Imbas Pelemahan Rupiah, Asosiasi Mamin dan Kemenperin Berbeda Pendapat

Katadata | Donang Wahyu
Ilustrasi produk makanan dan minuman.
Penulis: Andi M. Arief
Editor: Sorta Tobing
25/6/2024, 14.27 WIB

Ketua Umum Gabungan Pengusaha Makanan dan Minuman Seluruh Indonesia (Gapmmi) Adhi S. Lukman mengatakan pelemahan rupiah belum berdampak ke harga jual tapi telah berimbas pada meningkatnya biaya operasi pabrik.

Sebab, kebutuhan industri makanan dan minuman (mamin) terhadap gandum, susu, garam, dan gula saat ini masih bergantung pada impor. Angkanya mencapai US$ 9 miliar per tahun.

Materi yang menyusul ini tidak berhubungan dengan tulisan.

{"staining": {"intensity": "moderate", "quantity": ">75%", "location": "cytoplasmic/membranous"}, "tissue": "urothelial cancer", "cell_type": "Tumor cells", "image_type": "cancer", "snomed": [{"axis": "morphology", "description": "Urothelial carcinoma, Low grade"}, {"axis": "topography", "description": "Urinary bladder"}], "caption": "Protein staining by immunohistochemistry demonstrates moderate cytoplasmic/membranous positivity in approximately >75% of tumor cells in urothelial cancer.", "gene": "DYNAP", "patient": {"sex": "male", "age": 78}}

Pelemahan rupiah sebesar 6,5% secara tahun berjalan membuat nilai impor keempat komoditas tersebut berpotensi menjadi Rp 500 triliun. "Daya tahan masing-masing perusahaan berbeda tapi perkiraan saya industri makanan dan minuman hanya bisa bertahan mungkin tiga hingga empat bulan," ujar Adhi dalam sebuah acara di Kantor Kementerian Perindustrian, Jakarta, Selasa (25/6). 

Kondisi itu diperburuk dengan peningkatan daya beli masyarakat saat ini tidak sejalan dengan pelemahan rupiah. Karena itu, pelaku industri menyerap pelemahan rupiah tersebut dengan mengurangi margin.

Di sisi lain, penurunan nilai mata uang Garuda memperburuk kondisi biaya logistik di pasar ekspor. Alhasil, negara-negara tujuan ekspor yang permintaanya naik hingga empat kali lipat sejak awal tahun justru menunda pembelian.

Ia mendorong pemerintah untuk segera mengintervensi pergerakan rupiah dan mencegah pelemahannya hingga menembus Rp 16.500 per dolar AS. "Jangan sampai jebol lagi. Kalau angka Rp 16.500 per dolar AS lewat, sangat berat sekali bagi industri," ujarnya.  

Kementerian Perindustrian berpendapat berbeda. Direktur Jenderal Industri agro Kemenperin Putu Juli Ardika menyebut pelemahan nilai mata uang rupiah terhadap dolar Amerika Serikat belum berdampak pada industri makanan dan minuman. Pelaku industri ini masih memiliki stok sebelum rupiah melemah. 

Kondisi tersebut justru dapat menjadi momentum program substitusi impor. "Contoh yang dilakukan saat ini adalah pengurangan konsumsi premiks fortifikan," kata dalam acara yang sama.

Sebagai informasi, premiks fortifikan adalah bahan tambahan dalam tepung terigu yang memberikan zat gizi mikro, seperti zat besi, asam folat, vitamin B1 dan B2. Mayoritas kebutuhan premiks fortifikan kini masih bergantung pada impor.

Badan Pusat Statistik (BPS) mencatat volume impor zat ini sepanjang tahun lalu mencapai 1.901 ton. Pemasoknya adalah Cina, India, Malaysia, Selandia Baru, dan Singapura. Sebanyak 71,4% atau 1.357 ton premiks fortifikan di dalam negeri berasal dari Malaysia.

Pemerintah telah mengidentifikasi pabrik fortifikan di dalam negeri yang dapat memasok kebutuhan industri makanan. "Saat ini ada pelaku-pelaku usaha yang bisa memasok ke industri sesuai dengan spesifikasi," ujar Putu.